Sean’s sister Phoebe “Feeb” (Ashley Bank) while initially rebuffed by her brother’s club, ends up being integral to the Squad’s ultimate triumph over darkness. For one, she’s able to get Frankenstein’s monster on their side in order to combat the other monsters. Secondly (and more importantly) it’s Phoebe’s recitation of Van Helsing’s diary in German, with the assistance of Scary German Guy, that opens the hole into limbo, leading to Dracula’s destruction. It’s a brilliant narrative move by Dekker and Black to flip the paradigm. In the midst of an adolescent male driven film, the ultimate savior/heroine ends up being a girl.
Awesome Monster Kills
The horror films of the 30s, 40s, and 50s weren’t exactly repositories of blood and gore. Codes of what could and could not be shown on the big screen were much more stringent than they are today. Leave it to The Monster Squad then to create some unique and interesting ways to kill the monsters. As I stated previously, Dekker was able to tap into the zeitgeist of adolescent monster fantasy. How else do you explain the Mummy’s destruction through unraveling his bandages via moving vehicle? Or the Wolfman’s (near) death via dynamite?
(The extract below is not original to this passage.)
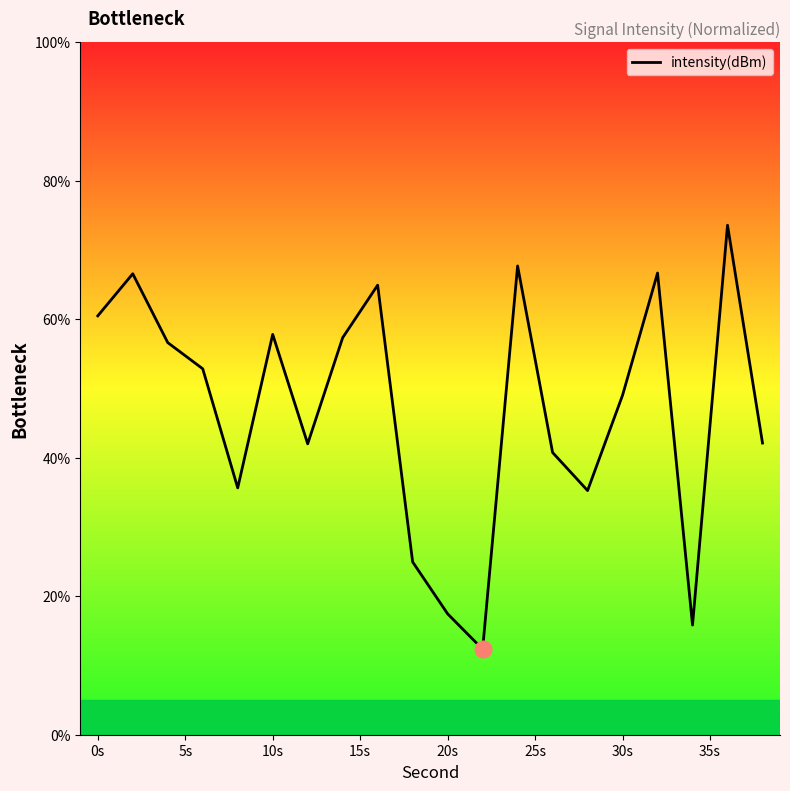

What is the greatest value displayed?

73.6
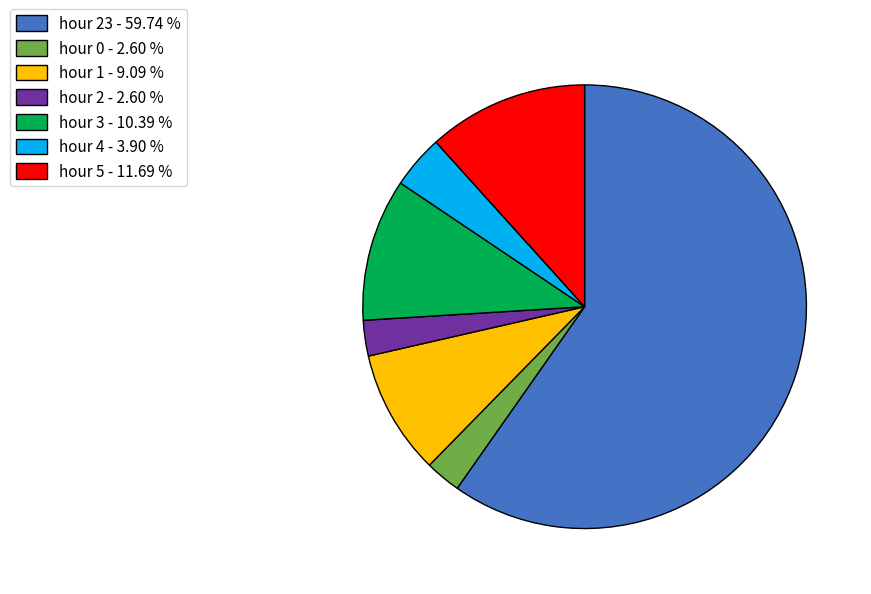

Which category has the biggest portion of the pie?

hour 23 - 59.74 %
Or this bad ass moment of redemption from Fat Kid:
Remember…his name is Horace mofos.
The final ridiculous moments of the film
If you need any further proof that The Monster Squad is every ten-year old boy’s “fighting the forces of darkness” fantasy come to life, the ending of The Monster Squad should dispel that notion. Not only does Sean banish Count Dracula to the Void, Van Helsing himself emerges from the Void, grabs Dracula and drags him into the netherworld. As if that wasn’t cool enough, Van Helsing actually gives Sean a “thumbs up” as he disappears. That part is cool in and of itself, but what happens next is truly insane. After the Squad saves the day, the ARMY SHOWS UP. That’s right Eugene actually called the United States Army, explained the situation, and they showed up in force-tanks, soldiers, missiles, heavy-duty fire power–everything. And in a true drop the mic moment, when the Army colonel asks someone to explain what happened, Sean says they can, hands him a business card, and tells him “We’re The Monster Squad.” Pan out as the Monster Squad theme plays.
Now I can’t in all honesty say that The Monster Squad is a “good” movie. However, the definition of “good” is a very nebulous and subjective term in my mind. Is it “good” from a movie critic/theory/industry standpoint? Probably not. Is it entertaining?
The entertainment value of The Monster Squad is as real as the fact that the Wolfman has nards.